• _TEXTE PROPOSÉ_:
· · · · · · ·
Maintenant, est-ce que ce sont des films qui se vendent ? ça, c’est un autre problème. Ce qui m’emmène justement à me poser d’autres questions. Est-ce qu’aujourd’hui, la jeunesse est friande de ce genre de films, des films qui font réfléchir ? Est-ce que la tendance n’est pas justement de faire plutôt des films qui se vendent que des films qui sont souvent des films d’école ? des films qui s’adressent surtout à des spécialistes et qui ne font pas forcément le plein des salles de cinéma. Je m’interroge ! c’est une question qui pourrait faire l’objet de discussion dans les colloques. Je ne sais pas à quelles conclusions on est parvenu. Mais en tous les cas, disons que  ceux qui produisent et qui  veulent rentabiliser sont obligés d’aller  dans le genre films commerciaux qui se vendent et qui distraient.

“Il faut que nous soyons comme le festival de Cannes …”

Il faut faire les deux; c’est  à dire, réaliser des films d’auteurs et les films commerciaux. Il faut que nous soyons comme le festival de Cannes. Il y a du tout et on sait qu’historiquement et statistiquement, les films qui sont primés à Cannes ne sont pas souvent d’accès facile pour le cinéphile ou pour celui qui, le Week-end va avec sa petite amie ou son épouse pour se distraire. Les films qui passent et qui sont primés et qui ont la Palme d’or, le plus souvent déçoivent pour le commun des mortels. Je me rappelle du film d’un japonais.  Quand je suis allé le voir, je suis ressorti totalement bouleversé. Bien que je n’aie pas bien perçu le message que l’auteur a voulu faire passer, j’avoue tout de même que c’est un beau film, poétique, un film réussi sur le plan de la réalisation.
· · · · · · ·
Données recueillies:

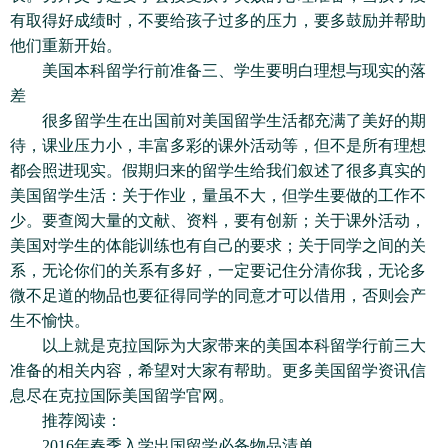
有取得好成绩时，不要给孩子过多的压力，要多鼓励并帮助
他们重新开始。
美国本科留学行前准备三、学生要明白理想与现实的落
差
很多留学生在出国前对美国留学生活都充满了美好的期
待，课业压力小，丰富多彩的课外活动等，但不是所有理想
都会照进现实。假期归来的留学生给我们叙述了很多真实的
美国留学生活：关于作业，量虽不大，但学生要做的工作不
少。要查阅大量的文献、资料，要有创新；关于课外活动，
美国对学生的体能训练也有自己的要求；关于同学之间的关
系，无论你们的关系有多好，一定要记住分清你我，无论多
微不足道的物品也要征得同学的同意才可以借用，否则会产
生不愉快。
以上就是克拉国际为大家带来的美国本科留学行前三大
准备的相关内容，希望对大家有帮助。更多美国留学资讯信
息尽在克拉国际美国留学官网。
推荐阅读：
2016年春季入学出国留学必备物品清单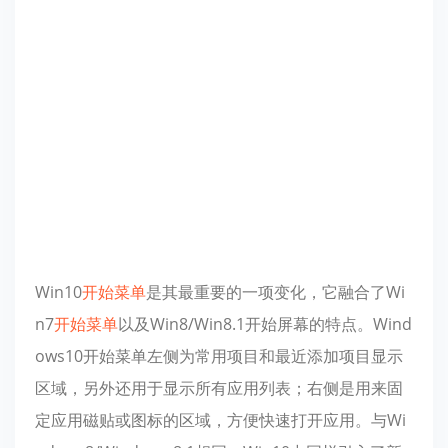
Win10
开始菜单
是其最重要的一项变化，它融合了Wi
n7
开始菜单
以及Win8/Win8.1开始屏幕的特点。Wind
ows10开始菜单左侧为常用项目和最近添加项目显示
区域，另外还用于显示所有应用列表；右侧是用来固
定应用磁贴或图标的区域，方便快速打开应用。与Wi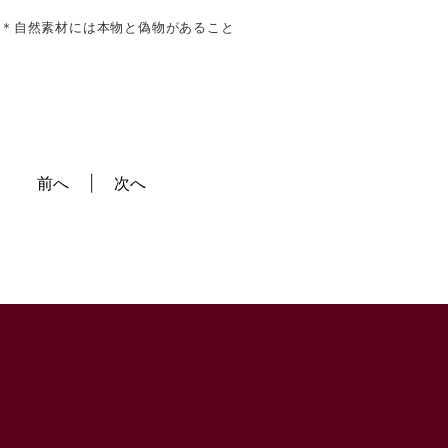
＊自然素材には本物と偽物があること
前へ
次へ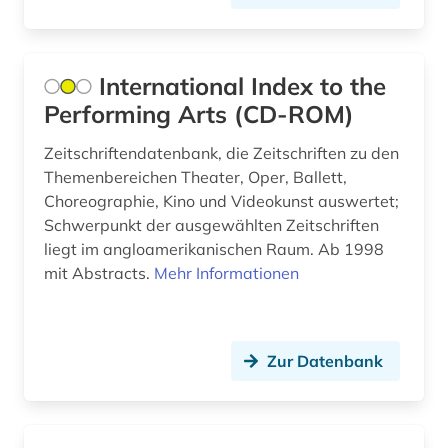
bach (10)
bakteriologie (2)
International Index to the
balkanromanistik (3)
Performing Arts (CD-ROM)
ballett (1)
Zeitschriftendatenbank, die Zeitschriften zu den
balneologie (1)
Themenbereichen Theater, Oper, Ballett,
Choreographie, Kino und Videokunst auswertet;
baltikum (1)
Schwerpunkt der ausgewählten Zeitschriften
liegt im angloamerikanischen Raum. Ab 1998
baltistik (1)
mit Abstracts.
Mehr Informationen
bamberg (1)
bankwesen (2)
Zur Datenbank
barth, karl | theologe; hochschullehrer (1)
baskenland (1)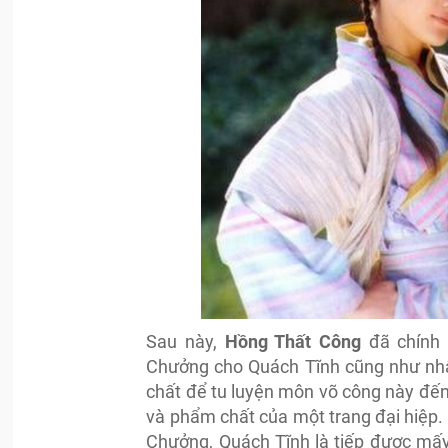
Sau này,
Hồng Thất Công
đã chính 
Chưởng cho Quách Tĩnh cũng như nhậ
chất để tu luyện môn võ công này đến 
và phẩm chất của một trang đại hiệp.
Chưởng, Quách Tĩnh là tiếp được mấy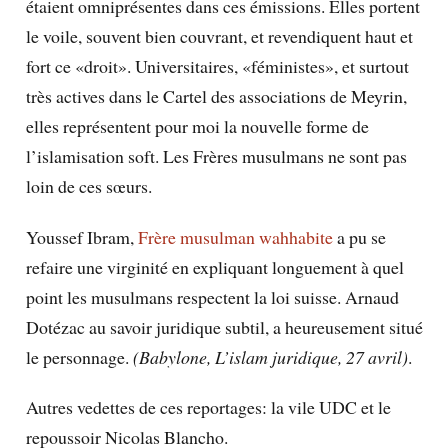
étaient omniprésentes dans ces émissions. Elles portent
le voile, souvent bien couvrant, et revendiquent haut et
fort ce «droit». Universitaires, «féministes», et surtout
très actives dans le Cartel des associations de Meyrin,
elles représentent pour moi la nouvelle forme de
l’islamisation soft. Les Frères musulmans ne sont pas
loin de ces sœurs.
Youssef Ibram,
Frère musulman wahhabite
a pu se
refaire une virginité en expliquant longuement à quel
point les musulmans respectent la loi suisse. Arnaud
Dotézac au savoir juridique subtil, a heureusement situé
le personnage.
(Babylone, L’islam juridique, 27 avril)
.
Autres vedettes de ces reportages: la vile UDC et le
repoussoir Nicolas Blancho.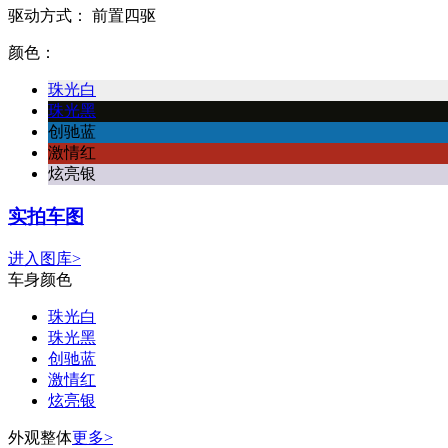
驱动方式：
前置四驱
颜色：
珠光白
珠光黑
创驰蓝
激情红
炫亮银
实拍车图
进入图库>
车身颜色
珠光白
珠光黑
创驰蓝
激情红
炫亮银
外观整体
更多>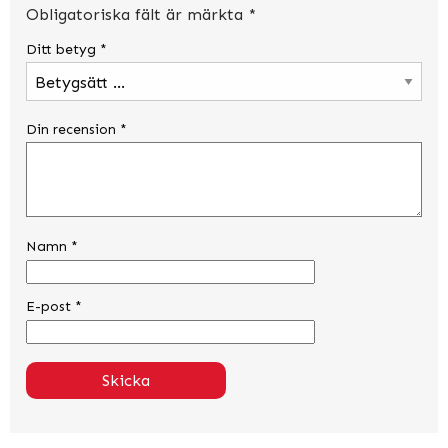
Obligatoriska fält är märkta
*
Ditt betyg
*
Din recension
*
Namn
*
E-post
*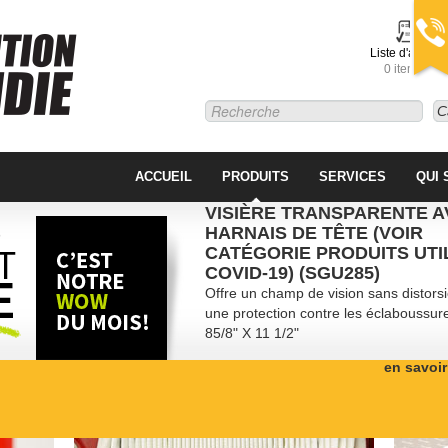
Liste d'achats
0 item(s)
C
ACCUEIL
PRODUITS
SERVICES
QUI
VISIÈRE TRANSPARENTE A
HARNAIS DE TÊTE (VOIR
CATÉGORIE PRODUITS UTI
COVID-19) (SGU285)
Offre un champ de vision sans distorsi
une protection contre les éclaboussur
85/8" X 11 1/2"
en savoir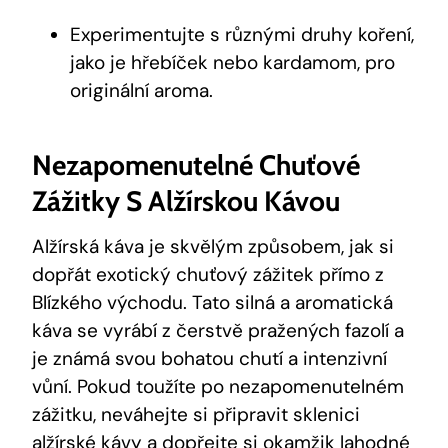
Experimentujte s různými druhy koření,
jako je hřebíček nebo kardamom, pro
originální aroma.
Nezapomenutelné Chuťové
Zážitky S Alžírskou Kávou
Alžírská káva je skvělým způsobem, jak si
dopřát exotický chuťový zážitek přímo z
Blízkého východu. Tato silná a aromatická
káva se vyrábí z čerstvě pražených fazolí a
je známá svou bohatou chutí a intenzivní
vůní. Pokud toužíte po nezapomenutelném
zážitku, neváhejte si připravit sklenici
alžírské kávy a dopřejte si okamžik lahodné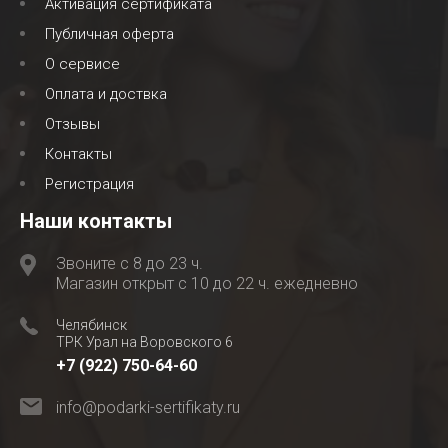
Активация сертификата
Публичная оферта
О сервисе
Оплата и доствка
Отзывы
Контакты
Регистрация
Наши контакты
Звоните с 8 до 23 ч.
Магазин открыт с 10 до 22 ч. ежедневно
Челябинск
ТРК Урал на Воровского 6
+7 (922) 750-64-60
info@podarki-sertifikaty.ru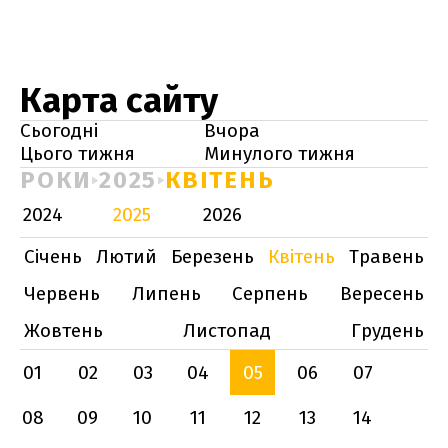
Карта сайту
Сьогодні
Вчора
Цього тижня
Минулого тижня
РОКИ
2025
КВІТЕНЬ
2024
2025
2026
Січень
Лютий
Березень
Квітень
Травень
Червень
Липень
Серпень
Вересень
Жовтень
Листопад
Грудень
01
02
03
04
05
06
07
08
09
10
11
12
13
14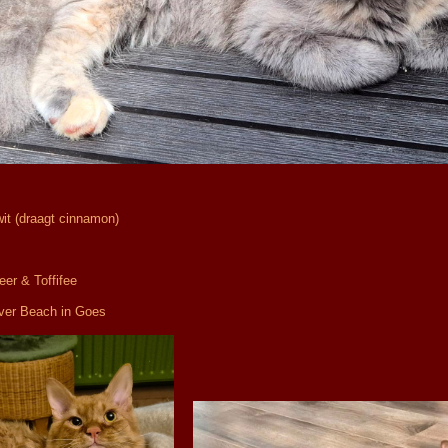
it (draagt cinnamon)
er & Toffifee
lver Beach in Goes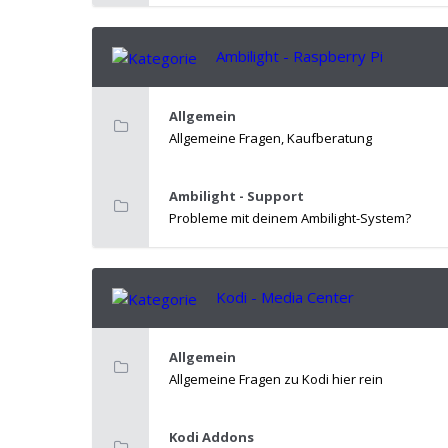
Ambilight - Raspberry Pi
Allgemein
Allgemeine Fragen, Kaufberatung
Ambilight - Support
Probleme mit deinem Ambilight-System?
Kodi - Media Center
Allgemein
Allgemeine Fragen zu Kodi hier rein
Kodi Addons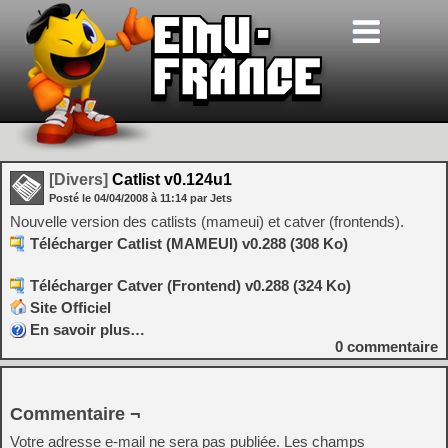
[Divers]
Catlist v0.124u1
Posté le
04/04/2008
à
11:14
par Jets
Nouvelle version des catlists (mameui) et catver (frontends).
Télécharger Catlist (MAMEUI) v0.288 (308 Ko)
Télécharger Catver (Frontend) v0.288 (324 Ko)
Site Officiel
En savoir plus…
0
commentaire
Commentaire ¬
Votre adresse e-mail ne sera pas publiée.
Les champs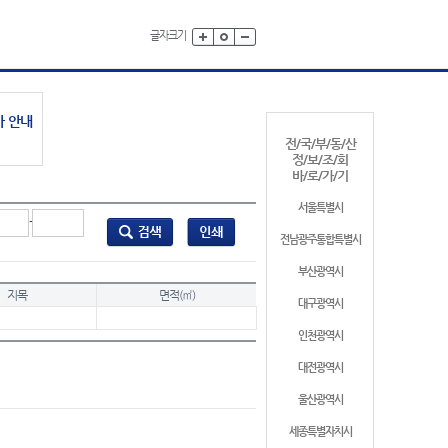
글자크기
가 안내
전/국/부/동/산
정/보/조/회
바/로/가/기
서울특별시
-
전남광주통합특별시
부산광역시
지목
면적(㎡)
대구광역시
인천광역시
대전광역시
울산광역시
세종특별자치시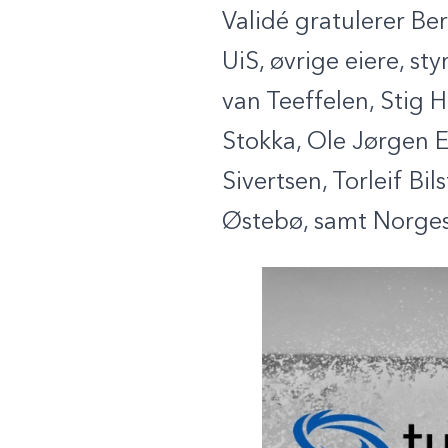
Validé gratulerer Ber
UiS, øvrige eiere, st
van Teeffelen, Stig
Stokka, Ole Jørgen E
Sivertsen, Torleif B
Østebø, samt Norges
· · · · · · ·
• _EXERCICES D'APPLICATION_:
• a. Dans le texte sur le cinéma, quels qualificatifs sont attribués au film d'un Japonais que le narrateur est allé voir ?
• b. Résumez le texte sur le cinéma en deux phrases.
• c. Prolongez le texte sur le cinéma à partir de l'endroit où il s'arrête.

• _LISTE DES RÉPONSES_:
• a. C'est un beau film, poétique, un film réussi sur le plan de la réalisation.

• b. Le texte se demande si la jeunesse apprécie les films qui font réfléchir, et constate que ceux qui produisent et veulent rentabiliser sont obligés de s'orienter vers des films commerciaux qui se vendent et qui distraient. Il affirme qu'il faut réaliser à la fois des films d'auteur et des films commerciaux, comme au festival de Cannes, dont les films primés déçoivent le plus souvent le commun des mortels.

• c.
Je crois donc qu’il faut faire les deux ; c’est-à-dire à la fois des films qui se vendent et ceux qui font aussi réfléchir.  Il faut que nous ayons de grands réalisateurs qui vont nous amener à réfléchir, qui vont faire des œuvres inégalées et inégalables, qui vont traverser les générations. Et comme le cinéma nécessite de l’argent, il faut donc penser à faire des films commerciaux, des films qui permettent d’en produire d’autres. Mais la grande question aussi qui se pose, c’est l’avenir du grand écran ! Parce que déjà, les gens ne se bousculent plus pour aller au cinéma comme quand nous étions jeunes. Les week-ends, le ciné volta refusait du monde et souvent même pour être sûr d’en avoir et d’être certain de ne pas rater la projection de tel ou tel film, on envoyait les plus jeunes pour occuper les places. Les tickets d’entrée se vendaient même au marché noir ; mais tout ça, c’est fini ! Aujourd’hui, c’est à peine si les salles sont pleines au tiers et donc, il y a un problème …

J’ai peur pour l’avenir du grand écran car les nouveaux formats numériques lui livrent une concurrence impitoyable.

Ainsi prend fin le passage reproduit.